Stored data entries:
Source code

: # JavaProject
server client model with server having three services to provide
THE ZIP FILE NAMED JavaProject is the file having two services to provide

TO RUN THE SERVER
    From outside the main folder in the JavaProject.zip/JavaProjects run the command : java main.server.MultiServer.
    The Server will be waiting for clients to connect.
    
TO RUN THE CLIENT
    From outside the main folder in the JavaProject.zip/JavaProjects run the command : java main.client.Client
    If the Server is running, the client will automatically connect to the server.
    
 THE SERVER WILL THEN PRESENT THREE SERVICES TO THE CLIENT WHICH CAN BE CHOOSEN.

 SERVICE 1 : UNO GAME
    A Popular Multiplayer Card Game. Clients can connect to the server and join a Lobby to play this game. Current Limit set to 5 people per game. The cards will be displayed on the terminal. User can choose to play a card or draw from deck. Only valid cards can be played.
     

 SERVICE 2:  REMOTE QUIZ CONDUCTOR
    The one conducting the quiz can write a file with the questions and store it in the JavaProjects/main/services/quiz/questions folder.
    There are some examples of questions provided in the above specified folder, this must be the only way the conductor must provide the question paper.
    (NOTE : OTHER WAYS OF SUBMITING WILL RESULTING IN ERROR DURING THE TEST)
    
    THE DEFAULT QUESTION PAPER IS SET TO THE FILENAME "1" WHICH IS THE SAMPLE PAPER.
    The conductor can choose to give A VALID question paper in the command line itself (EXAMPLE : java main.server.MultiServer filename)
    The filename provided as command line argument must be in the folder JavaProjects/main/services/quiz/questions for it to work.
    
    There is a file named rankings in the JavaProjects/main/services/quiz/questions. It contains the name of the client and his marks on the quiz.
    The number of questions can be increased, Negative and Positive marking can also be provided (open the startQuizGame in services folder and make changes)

• **Assignment**:
Retype all of the entries above, keeping every line and character unchanged.

• **Result of the task**:
Source code

: # JavaProject
server client model with server having three services to provide
THE ZIP FILE NAMED JavaProject is the file having two services to provide

TO RUN THE SERVER
    From outside the main folder in the JavaProject.zip/JavaProjects run the command : java main.server.MultiServer.
    The Server will be waiting for clients to connect.
    
TO RUN THE CLIENT
    From outside the main folder in the JavaProject.zip/JavaProjects run the command : java main.client.Client
    If the Server is running, the client will automatically connect to the server.
    
 THE SERVER WILL THEN PRESENT THREE SERVICES TO THE CLIENT WHICH CAN BE CHOOSEN.

 SERVICE 1 : UNO GAME
    A Popular Multiplayer Card Game. Clients can connect to the server and join a Lobby to play this game. Current Limit set to 5 people per game. The cards will be displayed on the terminal. User can choose to play a card or draw from deck. Only valid cards can be played.
     

 SERVICE 2:  REMOTE QUIZ CONDUCTOR
    The one conducting the quiz can write a file with the questions and store it in the JavaProjects/main/services/quiz/questions folder.
    There are some examples of questions provided in the above specified folder, this must be the only way the conductor must provide the question paper.
    (NOTE : OTHER WAYS OF SUBMITING WILL RESULTING IN ERROR DURING THE TEST)
    
    THE DEFAULT QUESTION PAPER IS SET TO THE FILENAME "1" WHICH IS THE SAMPLE PAPER.
    The conductor can choose to give A VALID question paper in the command line itself (EXAMPLE : java main.server.MultiServer filename)
    The filename provided as command line argument must be in the folder JavaProjects/main/services/quiz/questions for it to work.
    
    There is a file named rankings in the JavaProjects/main/services/quiz/questions. It contains the name of the client and his marks on the quiz.
    The number of questions can be increased, Negative and Positive marking can also be provided (open the startQuizGame in services folder and make changes)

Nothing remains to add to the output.